I just found some hosts with no connectivity reported, but incomming/outgoing traffic.
Why just in some cases this is not reported?


Regards

6 REPLIES 6

JamesKitson
Dynatrace Guru
Dynatrace Guru

Can you determine what OneAgent version is being used? I checked some support cases and saw that a very similar issue was fixed with version 1.137 (I think this is the most recent).

James

Internal for reference: https://support.dynatrace.com/supportportal/browse/SUP-6458

max_kohler1
Dynatrace Helper
Dynatrace Helper

Hey @Rodrigo A.

I had the same problem and I actually created the support ticket @James K. mentioned.
In the recent past, I ran into two different scenarios with low/non-existent host connectivity.

One was already mentioned by James. If you are talking about a Windows/Hyper-V host, there is a good chance that the displayed connectivity is just a bug and will be fixed with agent 137 (Look at the ticket for details). Since its a bug, it is probably not reported as well.

The other issue I tackled was about a host rejecting all incoming requests. Host connectivity is calculated based on the successfully handled requests. Here is the formula:

(connectivitySuccess - (connectivityRefused + connectivityTimeout)) / connectivitySuccess * 100

That means if your host is receiving traffic (like you mentioned) but is rejecting it all (e.g. due to closed ports), the connectivity of that host decreases. In my case, the host was rejecting all incoming requests and therefore had a connectivity of 0%.

■ Provided information
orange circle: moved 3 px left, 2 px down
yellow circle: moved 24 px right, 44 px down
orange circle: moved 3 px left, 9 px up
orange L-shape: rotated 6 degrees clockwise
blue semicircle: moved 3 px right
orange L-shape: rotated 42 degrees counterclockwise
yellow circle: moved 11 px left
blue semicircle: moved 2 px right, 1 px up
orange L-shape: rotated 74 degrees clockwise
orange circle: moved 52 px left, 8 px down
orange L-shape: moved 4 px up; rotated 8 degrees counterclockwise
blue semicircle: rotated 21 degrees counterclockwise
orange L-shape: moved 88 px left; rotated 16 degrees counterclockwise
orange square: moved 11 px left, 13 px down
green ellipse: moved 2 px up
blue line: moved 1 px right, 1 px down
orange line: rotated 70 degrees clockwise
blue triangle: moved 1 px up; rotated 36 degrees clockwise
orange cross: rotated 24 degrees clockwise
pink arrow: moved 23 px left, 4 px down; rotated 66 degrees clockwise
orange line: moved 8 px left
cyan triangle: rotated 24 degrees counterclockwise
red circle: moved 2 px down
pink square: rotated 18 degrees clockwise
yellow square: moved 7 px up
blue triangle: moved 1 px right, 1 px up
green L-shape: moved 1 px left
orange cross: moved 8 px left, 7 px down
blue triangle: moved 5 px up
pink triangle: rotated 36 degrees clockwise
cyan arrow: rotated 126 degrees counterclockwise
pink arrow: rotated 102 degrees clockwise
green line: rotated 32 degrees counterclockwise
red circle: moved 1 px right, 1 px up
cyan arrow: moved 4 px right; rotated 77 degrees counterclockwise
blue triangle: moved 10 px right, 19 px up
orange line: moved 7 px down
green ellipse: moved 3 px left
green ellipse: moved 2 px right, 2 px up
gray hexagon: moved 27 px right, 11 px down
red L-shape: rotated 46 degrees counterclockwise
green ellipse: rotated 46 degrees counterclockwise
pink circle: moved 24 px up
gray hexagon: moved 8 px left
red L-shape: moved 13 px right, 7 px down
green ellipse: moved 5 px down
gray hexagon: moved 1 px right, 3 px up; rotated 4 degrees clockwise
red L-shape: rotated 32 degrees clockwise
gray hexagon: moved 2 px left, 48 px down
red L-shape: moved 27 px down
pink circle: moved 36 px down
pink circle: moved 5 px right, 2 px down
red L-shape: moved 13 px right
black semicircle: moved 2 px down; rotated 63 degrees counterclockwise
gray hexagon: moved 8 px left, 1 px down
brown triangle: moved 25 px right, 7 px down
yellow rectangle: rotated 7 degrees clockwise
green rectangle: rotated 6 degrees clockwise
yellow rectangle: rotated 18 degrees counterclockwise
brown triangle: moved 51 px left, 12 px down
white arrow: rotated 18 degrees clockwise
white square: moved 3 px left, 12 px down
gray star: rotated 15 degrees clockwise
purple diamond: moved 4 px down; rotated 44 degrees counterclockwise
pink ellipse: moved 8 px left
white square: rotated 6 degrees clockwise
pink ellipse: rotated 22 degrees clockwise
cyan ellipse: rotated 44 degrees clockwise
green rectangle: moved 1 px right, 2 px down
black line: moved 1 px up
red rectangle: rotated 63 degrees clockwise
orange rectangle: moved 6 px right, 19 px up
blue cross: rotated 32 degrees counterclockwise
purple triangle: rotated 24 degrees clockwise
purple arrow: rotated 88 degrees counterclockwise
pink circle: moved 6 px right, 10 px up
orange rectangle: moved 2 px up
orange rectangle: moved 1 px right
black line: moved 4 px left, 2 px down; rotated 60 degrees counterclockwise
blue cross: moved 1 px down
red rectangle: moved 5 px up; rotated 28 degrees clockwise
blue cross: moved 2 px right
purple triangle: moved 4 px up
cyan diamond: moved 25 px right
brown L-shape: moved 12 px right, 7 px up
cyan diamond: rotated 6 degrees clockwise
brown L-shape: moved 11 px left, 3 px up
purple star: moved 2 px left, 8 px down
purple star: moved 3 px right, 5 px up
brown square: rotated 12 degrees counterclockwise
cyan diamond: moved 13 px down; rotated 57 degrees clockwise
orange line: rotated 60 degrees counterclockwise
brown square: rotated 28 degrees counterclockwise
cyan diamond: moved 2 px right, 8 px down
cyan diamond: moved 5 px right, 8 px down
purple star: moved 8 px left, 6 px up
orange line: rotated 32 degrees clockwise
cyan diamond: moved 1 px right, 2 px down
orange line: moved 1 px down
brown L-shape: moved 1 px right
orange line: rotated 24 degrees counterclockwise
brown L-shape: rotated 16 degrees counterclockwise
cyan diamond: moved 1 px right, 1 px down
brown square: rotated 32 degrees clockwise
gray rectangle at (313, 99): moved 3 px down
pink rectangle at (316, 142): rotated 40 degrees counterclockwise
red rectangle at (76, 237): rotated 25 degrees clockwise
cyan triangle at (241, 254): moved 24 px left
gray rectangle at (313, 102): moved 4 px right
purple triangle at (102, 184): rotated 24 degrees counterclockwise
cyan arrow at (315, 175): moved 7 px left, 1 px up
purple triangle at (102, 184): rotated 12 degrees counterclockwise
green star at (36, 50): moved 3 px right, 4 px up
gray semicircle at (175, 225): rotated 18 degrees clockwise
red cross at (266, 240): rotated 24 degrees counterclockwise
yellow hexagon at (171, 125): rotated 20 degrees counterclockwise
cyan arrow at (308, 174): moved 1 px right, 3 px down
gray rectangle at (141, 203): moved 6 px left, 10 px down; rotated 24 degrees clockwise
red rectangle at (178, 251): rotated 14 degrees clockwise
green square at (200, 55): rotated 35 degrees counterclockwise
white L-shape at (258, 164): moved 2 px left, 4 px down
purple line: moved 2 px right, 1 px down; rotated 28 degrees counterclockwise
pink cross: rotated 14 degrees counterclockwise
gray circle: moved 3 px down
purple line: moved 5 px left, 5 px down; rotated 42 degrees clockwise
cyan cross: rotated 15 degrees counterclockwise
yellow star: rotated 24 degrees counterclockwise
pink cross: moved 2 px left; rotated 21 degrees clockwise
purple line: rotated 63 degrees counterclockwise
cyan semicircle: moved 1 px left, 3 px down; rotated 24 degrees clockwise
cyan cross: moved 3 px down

■ How to complete this task
Reproduce the stretch of the host connectivity thread from "(connectivitySuccess - (connectivityRefused" through "connectivity of 0%.", word for word.

■ Reply
(connectivitySuccess - (connectivityRefused + connectivityTimeout)) / connectivitySuccess * 100

That means if your host is receiving traffic (like you mentioned) but is rejecting it all (e.g. due to closed ports), the connectivity of that host decreases. In my case, the host was rejecting all incoming requests and therefore had a connectivity of 0%.